Who Does What
Collaboration Patterns on Wikipedia and Their Impact on Article Quality
There are almost four million articles in the English Wikipedia and it is used by almost 16 million users. Some 250,000 new accounts are created every month and about 300,000 editors have edited Wikipedia more than 10 times. Approximately the same number, 300,000 editors, edit Wikipedia every month; of these, about 50,000 perform more than five edits, and 5,000 perform more than 100 edits. By November 24, 2011, a total of 500 million edits had been performed on the English Wikipedia.
While all of these contributions results in an extremely large number of articles, they are not all of uniformly high quality. In fact, Wikipedia now grades the quality of each article using a scale ranging from Featured (the best) to C (the lowest grade). In between these two extremes are Good, A and B articles in decreasing order of quality.
The authors’ research used data mining techniques to understand how high quality articles are generated. Instead of using the standard aggregate statistics that previous research has used (number unique contributors to an article or number of edits made to an article), they decided to approach it from another perspective. They collected a large sample of articles of different quality and extracted every single contribution made to the article from its edit history.
Much of this was unstructured data which had to be structured into a clean dataset. Based on this, they found that there are seven roles people play on an article. For example, “starters” initiate an article while others add references and links to an article (“content justifiers”). Yet others check articles to remove incorrect information (“cleaners”). Moreover, there are specific ways people in these roles implicitly collaborate with each other and these collaboration patterns can help predict if an article is likely to be ranked as a high quality (i.e Featured or Good).
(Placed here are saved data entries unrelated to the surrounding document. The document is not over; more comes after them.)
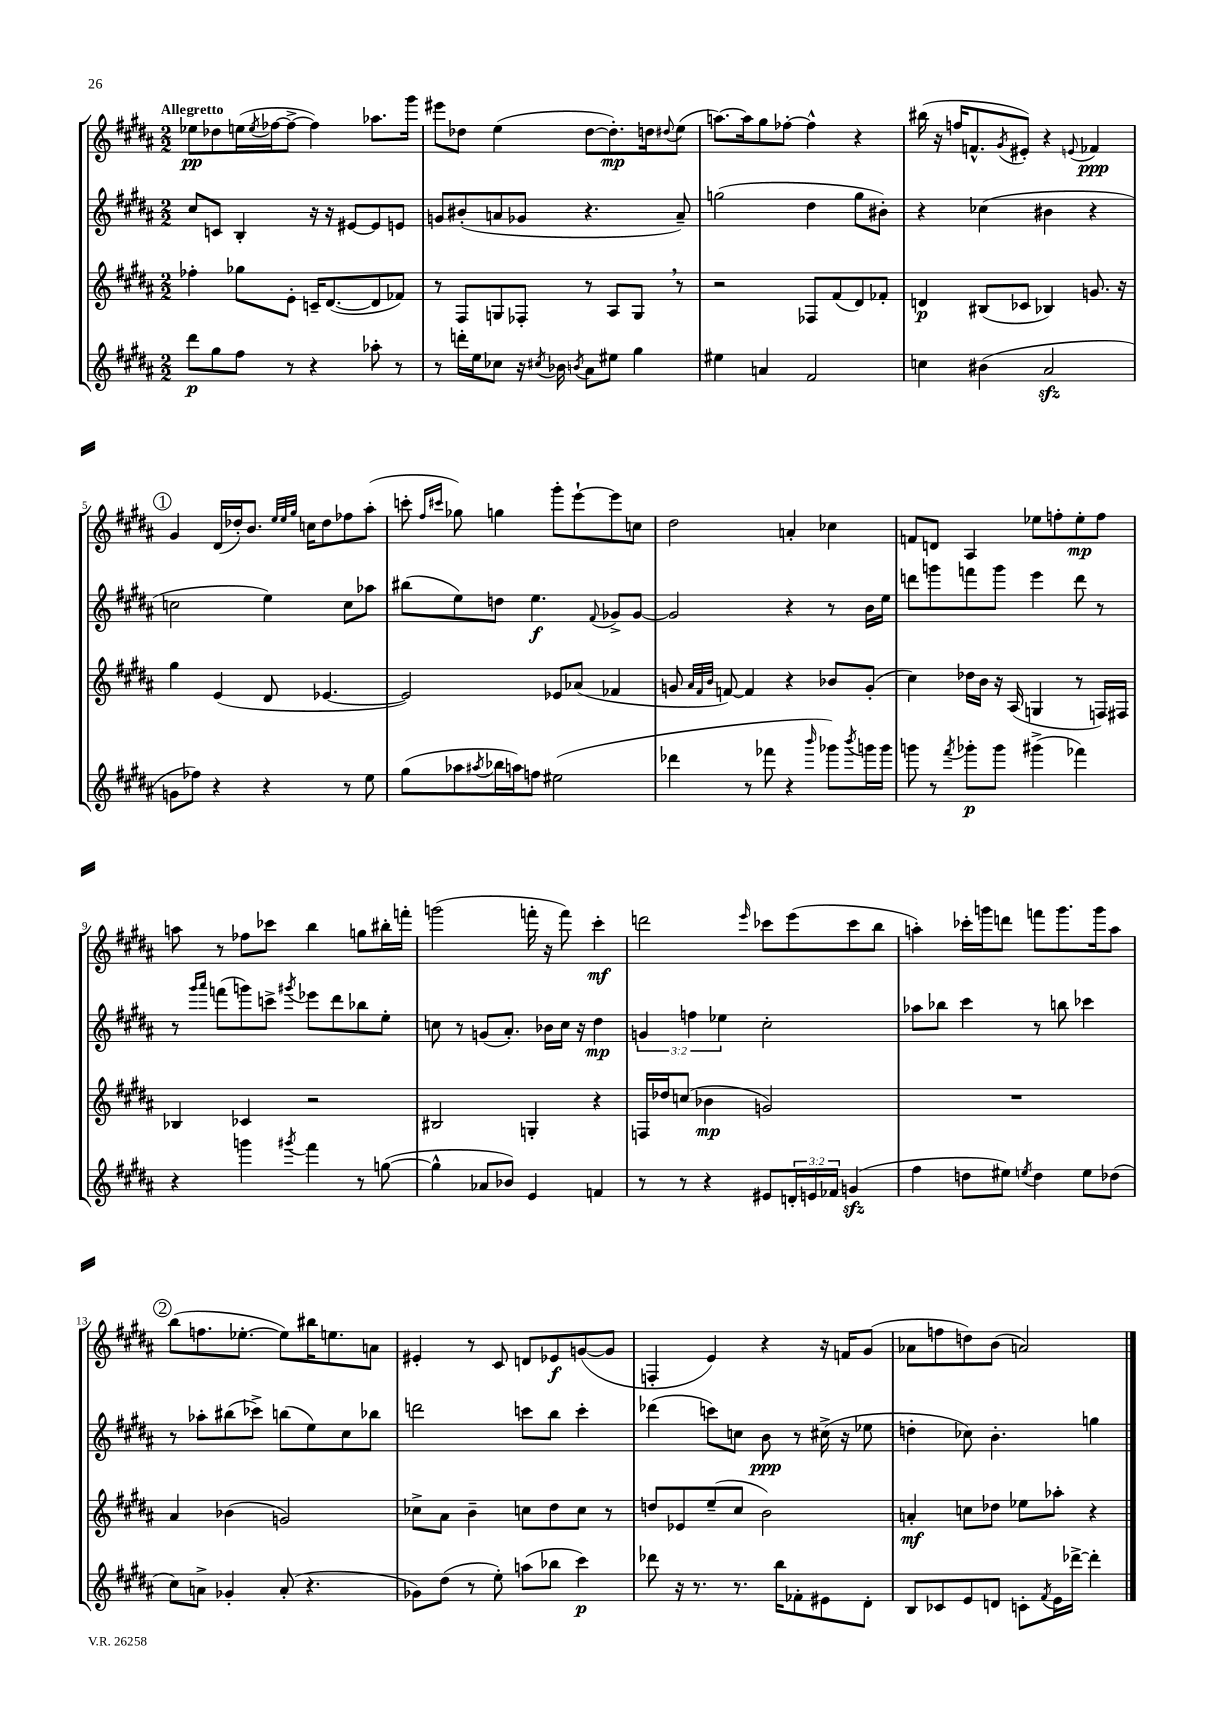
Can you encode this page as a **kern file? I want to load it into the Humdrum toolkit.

**kern	**kern	**kern	**kern
*staff4	*staff3	*staff2	*staff1
*clefG2	*clefG2	*clefG2	*clefG2
*k[f#c#g#d#a#]	*k[f#c#g#d#a#]	*k[f#c#g#d#a#]	*k[f#c#g#d#a#]
*M2/2	*M2/2	*M2/2	*M2/2
8ddd#	4ff-'	8cc#	8ee-
8gg#	.	8c	8dd-
8ff#	8gg-	4B'	(16ee
.	.	.	8qee
.	.	.	[16ff-
8r	8e'	.	8ff-^_
4r	16c~	16r	4ff-])
.	([8.d#	16r	.
.	.	[8e#	.
8aa-'	8d#]	8e#]	8.aa-
8r	8f-)	8e	.
.	.	.	16ggg#
=	=	=	=
8r	8r	8g	8eee#
16ddd'	8F#	(8b#'	8dd-
16ee	.	.	.
8cc-	8G	8a	(4ee
16r	8F-'	8g-	.
8qcc#	.	.	.
16b-	.	.	.
8qb	.	.	.
8a#	8r	4.r	[8dd-
8ee#	8A#	.	8.dd-'])
4gg#	8G	.	.
.	.	.	16dd
.	.	.	8qqdd#
.	8r	8a~)	(8ee
=	=	=	=
4ee#	2r	(2gg	[8.aa)
.	.	.	16aa]
4a	.	.	8gg#
.	.	.	[8ff-'
2f#	8F-	4dd#	4ff-^^]
.	(8f#	.	.
.	8d#)	8gg	4r
.	8f-'	8b#')	.
=	=	=	=
4cc	4d	4r	(16bb#
.	.	.	16r
.	.	.	16ff
.	.	.	8.f^^
(4b#	(8B#	(4cc-	.
.	.	.	8qg#
.	8c-	.	8e#')
2a#	4B-)	4b#	4r
.	.	.	8qqe
.	8.g	4r	4f-
.	16r	.	.
=	=	=	=
8g	4gg#	2cc	4g#
8ff-)	.	.	.
4r	(4e	.	(16d#
.	.	.	16dd-')
.	.	.	8.b
4r	8d#	4ee)	.
.	.	.	32qqee
.	.	.	32qqee
.	.	.	32qqgg#
.	.	.	16cc
.	[4.e-	.	8dd-
8r	.	8cc	8ff-
8ee	.	8aa-	(8aa#'
=	=	=	=
(8gg#	2e-])	(8bb#	8ccc'
.	.	.	16qqff#
.	.	.	16qqccc#
8aa-	.	8ee)	8gg-)
8qaa#	.	.	.
16bb-	.	8dd	4gg
16aa)	.	.	.
8ff	.	4.ee	.
(2ee#	8e-	.	8ggg#'
.	(8a-	.	[8eee`
.	.	8qqf#	.
.	4f-	8g-^	8eee]
.	.	[8g-	8cc
=	=	=	=
4ddd-	8g	2g-]	2dd#
.	32qqa#	.	.
.	32qqf#	.	.
.	32qqb	.	.
.	[8f)	.	.
8r	4f]	.	.
8fff-	.	.	.
4r	4r	4r	4a'
16qqbbb	.	.	.
8ggg-)	8b-	8r	4cc-
8qbbb	.	.	.
16ggg	(8g'	16b	.
16ggg	.	16ee	.
=	=	=	=
8ggg	4cc#)	8ddd	8f
8r	.	8ggg	8d
8qfff#	.	.	.
8ggg-'	16dd-	8fff	4A#
.	16b	.	.
8ggg-	16r	8ggg	.
.	(16A#	.	.
(4ggg#^	4G	4eee	8ee-
.	.	.	8ff'
4fff-)	8r	8ddd	8ee-'
.	16F)	8r	8ff
.	16F#	.	.
=	=	=	=
4r	4B-	8r	8aa
.	.	16qqggg#	.
.	.	16qqaaa#	.
.	.	(8fff	8r
4ggg	4c-	8ggg)	8ff-
.	.	8ccc^	8ccc-
8qggg#	.	8qggg#	.
4fff#	2r	8eee-	4bb
.	.	8ddd#	.
8r	.	8bb-	8gg
([8gg	.	8ee'	16bb#'
.	.	.	16fff'
=	=	=	=
4gg^^]	2B#	8cc	(2ggg
.	.	8r	.
8a-	.	(8g	.
8b-)	.	8.a#')	.
4e	4G'	.	16fff'
.	.	16b-	16r
.	.	16cc	8fff)
.	.	16r	.
4f	4r	4dd#	4ccc#'
=	=	=	=
8r	16F	6g	2ddd
.	16dd-	.	.
8r	(8cc	.	.
.	.	6ff	.
4r	4b-	.	.
.	.	6ee-	.
.	.	.	16qqeee
8e#	2g)	2cc#'	8ccc-
24d'	.	.	(8eee
24e	.	.	.
24f-	.	.	.
(4g	.	.	8ccc-
.	.	.	8bb
=	=	=	=
4ff#	1r	8aa-	4aa')
.	.	8bb-	.
8dd	.	4ccc#	16ccc-'
.	.	.	16ggg
8ee#)	.	.	8ddd
8qee	.	.	.
4dd	.	8r	8fff
.	.	8bb	8.ggg
8ee	.	4ccc-	.
.	.	.	16ggg
(8dd-	.	.	8aa
=	=	=	=
8cc#)	4a#	8r	(8bb
8a^	.	8aa-'	8.ff
4g-'	(4b-	(8bb#	.
.	.	.	[8.ee-'
.	.	8ccc-^)	.
(8a'	2g)	(8bb	8ee-])
4.r	.	8ee)	16bb#
.	.	.	8.ee
.	.	8cc#	.
.	.	8bb-	8a
=	=	=	=
8g-)	8cc-^	2ddd	4e#'
(8dd#	8a#	.	.
8r	4b~	.	8r
8ee')	.	.	8c#
(8aa	8cc	8ccc	8d
8bb-	8dd#	8bb	8e-
4ccc#)	8cc	4ccc'	([8g
.	8r	.	8g]
=	=	=	=
8ddd-	8dd	(4ddd-	4F'
16r	8e-	.	.
8.r	.	.	.
.	(8ee~	8ccc)	4e)
8.r	8cc#	8cc	.
.	2b)	8b	4r
16bb	.	.	.
8f-'	.	8r	.
8e#	.	(16cc#^	16r
.	.	16r	16f
8d#'	.	8ee-	(8g#
=	=	=	=
8B	4a'	4dd'	8a-
8c-	.	.	8ff
8e	8cc	8cc-)	8dd)
8d	8dd-	4.b'	(8b
8c'	8ee-	.	2a)
8qf#	.	.	.
16e	8aa-'	.	.
[16ddd-^	.	.	.
4ddd-']	4r	4gg	.
==	==	==	==
*-	*-	*-	*-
For example articles that have a specific mix of “all round contributors,” “starters,” and “content justifiers” result in the highest quality. This research is important because it helps develop mechanisms to motivate people to contribute in different ways. It also provides a way for Wikipedia to analyze the contributions to identify and automate the quality assessment of articles based on the contribution patterns. Currently the process of quality assessment is manual and is a very arduous task given the large volume of articles. Such an analysis of patterns can also be used to gently nudge contributors to gradually transition from being merely “starters” into “all round contributors” which will help raise the quality of articles. A study like this based on interaction data that is automatically tracked also provides impetus for development new theories to characterize and explain implicit collaborations enabled by today’s social media and crowdsourcing technologies.
Sudha Ram is the McClelland Professor of MIS at the Eller College of Management, University of Arizona. Jun Liu is a recent doctoral graduate from the Eller MIS program.
Published in ACM Transactions on Management Information Systems, 2011.